Les secteurs clés pourront avoir 1 ou plusieurs CNS. Les secteurs importants dans lesquels le Gabon pourrait s’investir serait : le secteur forestier, l’agro-industrie, le secteur pharmaceutique, l’Aquaculture, la Pisciculture, le transport fluvial et maritimes, le Tourisme, le BTP etc…).
Pour nous assurer que les dirigeants des CNS seront des gens compétents et sérieux, nous devons à travers une Agence Publique Nationale Pour l’Industrialisation Accélérée (à créer) assurer la sélection des candidats les plus indiqués. Ensuite ces candidats seront auditionnés par une Commission interministérielle avant leur nomination par le Conseil de Ministres. Les Directeurs Généraux des CNS auront un mandat de 5 ans renouvelable 1 fois sur la base de réelles performances. L’accord du second mandat sera basé sur une évaluation de performance faite par tous les acteurs du secteur concerné.
Le Projet P.I.A (Programme d’Industrialisation Accélérée) est un projet qui changera totalement la réalité économique du Gabon. L’Etat en s’impliquant totalement permettra de résoudre le chômage, de réduire les inégalités et la pauvreté, d’augmenter les recettes fiscales et d’offrir de réelle perspective aux gabonais.
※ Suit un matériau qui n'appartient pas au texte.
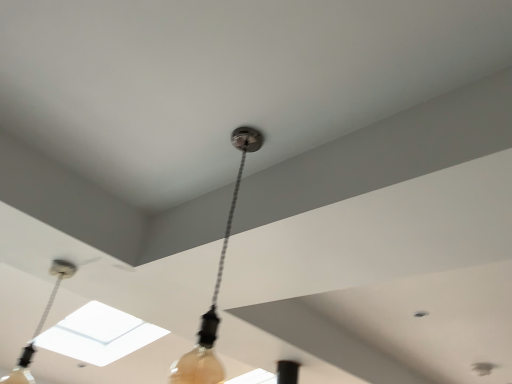
Question: Is matte black lamp at center, which ranks as the first lamp in front-to-back order, far away from matte black cord at upper center, the second lamp positioned from the right?

Choices:
 (A) no
 (B) yes

Answer: (B)

Question: Does matte black lamp at center, positioned as the 2th lamp in left-to-right order, have a lesser width compared to matte black cord at upper center, the second lamp positioned from the right?

Choices:
 (A) no
 (B) yes

Answer: (A)

Question: Can you confirm if matte black lamp at center, positioned as the 2th lamp in left-to-right order, is positioned to the right of matte black cord at upper center, the first lamp from the left?

Choices:
 (A) yes
 (B) no

Answer: (A)

Question: Does matte black lamp at center, positioned as the 2th lamp in left-to-right order, lie in front of matte black cord at upper center, the second lamp positioned from the right?

Choices:
 (A) no
 (B) yes

Answer: (B)

Question: Is the position of matte black lamp at center, acting as the second lamp starting from the back, more distant than that of matte black cord at upper center, the first lamp from the left?

Choices:
 (A) yes
 (B) no

Answer: (B)

Question: Would you say matte black lamp at center, which ranks as the first lamp in front-to-back order, is outside matte black cord at upper center, the second lamp positioned from the right?

Choices:
 (A) yes
 (B) no

Answer: (A)

Question: From a real-world perspective, does matte black cord at upper center, the first lamp from the left, stand above matte black lamp at center, which ranks as the first lamp in front-to-back order?

Choices:
 (A) yes
 (B) no

Answer: (B)

Question: Is matte black cord at upper center, the second lamp positioned from the right, taller than matte black lamp at center, the first lamp in the right-to-left sequence?

Choices:
 (A) yes
 (B) no

Answer: (B)

Question: From the image's perspective, is matte black cord at upper center, the second lamp positioned from the right, located beneath matte black lamp at center, the first lamp in the right-to-left sequence?

Choices:
 (A) no
 (B) yes

Answer: (B)

Question: Would you consider matte black cord at upper center, which appears as the first lamp when viewed from the back, to be distant from matte black lamp at center, positioned as the 2th lamp in left-to-right order?

Choices:
 (A) yes
 (B) no

Answer: (A)

Question: From the image's perspective, is matte black cord at upper center, the second lamp positioned from the right, on top of matte black lamp at center, acting as the second lamp starting from the back?

Choices:
 (A) yes
 (B) no

Answer: (B)

Question: Is matte black cord at upper center, the first lamp from the left, thinner than matte black lamp at center, which ranks as the first lamp in front-to-back order?

Choices:
 (A) no
 (B) yes

Answer: (B)

Question: Considering the positions of point (192, 369) and point (59, 281), is point (192, 369) closer or farther from the camera than point (59, 281)?

Choices:
 (A) closer
 (B) farther

Answer: (A)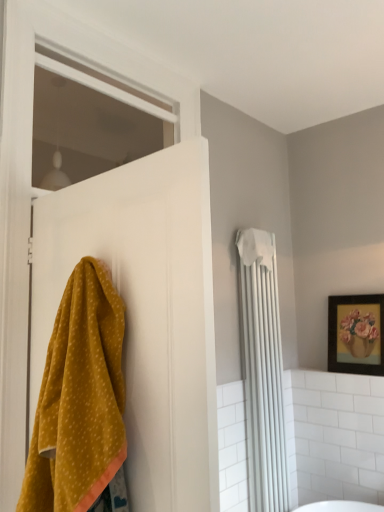
Question: Does white fabric towel at upper right appear on the left side of mustard yellow towel at left?

Choices:
 (A) no
 (B) yes

Answer: (A)

Question: Are white fabric towel at upper right and mustard yellow towel at left located far from each other?

Choices:
 (A) no
 (B) yes

Answer: (B)

Question: From the image's perspective, would you say white fabric towel at upper right is shown under mustard yellow towel at left?

Choices:
 (A) yes
 (B) no

Answer: (A)

Question: Does white fabric towel at upper right appear on the right side of mustard yellow towel at left?

Choices:
 (A) yes
 (B) no

Answer: (A)

Question: From the image's perspective, is white fabric towel at upper right located above mustard yellow towel at left?

Choices:
 (A) no
 (B) yes

Answer: (A)

Question: Is white fabric towel at upper right beside mustard yellow towel at left?

Choices:
 (A) yes
 (B) no

Answer: (B)

Question: From the image's perspective, would you say mustard yellow towel at left is shown under wooden framed painting at upper right?

Choices:
 (A) yes
 (B) no

Answer: (B)

Question: Is mustard yellow towel at left directly adjacent to wooden framed painting at upper right?

Choices:
 (A) no
 (B) yes

Answer: (A)

Question: From a real-world perspective, is mustard yellow towel at left over wooden framed painting at upper right?

Choices:
 (A) no
 (B) yes

Answer: (A)

Question: Would you say mustard yellow towel at left is a long distance from wooden framed painting at upper right?

Choices:
 (A) no
 (B) yes

Answer: (B)

Question: Is mustard yellow towel at left at the right side of wooden framed painting at upper right?

Choices:
 (A) yes
 (B) no

Answer: (B)

Question: Is mustard yellow towel at left shorter than wooden framed painting at upper right?

Choices:
 (A) no
 (B) yes

Answer: (A)

Question: From a real-world perspective, is wooden framed painting at upper right physically above white fabric towel at upper right?

Choices:
 (A) yes
 (B) no

Answer: (A)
Cependant ce système ne peut fonctionner efficacement que dans un cadre juridique, législatif, institutionnel et financier particulier. Ce point sera mon prochain article.
Par Leopold-Auguste Ngomo*
Ancien Ambassadeur de l’Union Africaine
Directeur de l’Administration et de la Gestion des Ressources Humaines
ZLECAF (Union Africaine)
Accra, Ghana
La rédac
1 Commentaire
Intéressant. Mais pas innovant. En résumé, Vous êtes keynésien. Les keynésiens souhaitent l’intervention de l’État dans la régulation économique. Il y a une réalité dans notre pays : un capitalisme familial.